Hx = History
One can have a history of codependent behaviors, a history with a substance (under our breaths, "hx of EtOh," to avoid embarrassing anyone), or a history with a particular person. History is, as the word suggests, subjective. There's the good kind of history as well--for example, the story of Florence Nightingale, and the history of nursing graduation rituals.
This already sailor-looking cap made a lot more sense once my dear friend Meg gifted me her mother's WWII nursing cap pin (complete with lovely anchor design), which made me wonder whether the history of nursing caps had something to do with the military.
The short answer is, no. Apparently, the nurse's cap was modeled after a nun's habit, paying homage to nuns being the earliest nurses. Florence Nightingale continued the tradition of the cap by making it part of a nurse's uniform that keeps hair neatly in place. We nursing students know that Nightingale was all about keeping the environment clean and sanitary (though ironically, caps were abolished in modern day hospitals because they're not washed and can harbor resistant bacteria and virulent viruses).
Our class got to vote whether we wanted to wear caps for graduation or not. The majority ruled, "cap."
Another tradition that pays homage to Florence Nightingale is the lamp, a symbol of her rounds at night as she took care of wounded soliders. Nursing instructors (in our case, our director) pass(es) the torch/flame on, quite literally, to graduating students at their pinning ceremony.

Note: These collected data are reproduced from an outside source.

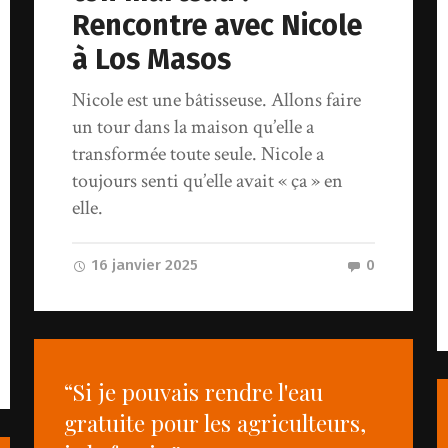
Rencontre avec Nicole
à Los Masos
Nicole est une bâtisseuse. Allons faire
un tour dans la maison qu’elle a
transformée toute seule. Nicole a
toujours senti qu’elle avait « ça » en
elle.
16 janvier 2025
0
“Si je pouvais rendre l'eau
gratuite pour les agriculteurs,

Speaking of pins, Queen Victoria herself awarded Florence Nightingale the Red Cross of St. George in recognition for her dedication and service to injured soldiers during the Crimean War. Nightingale, in turn, presented a medal of excellence to her brightest graduates. Nowadays, we don't play favorites--everyone gets a pin. While the pin often represents the school a nurse graduates from, our class decided to each pick our own pins.
Or, if we're really lucky, we're gifted a priceless pin with a world of history and a brave WWII pioneer woman behind it.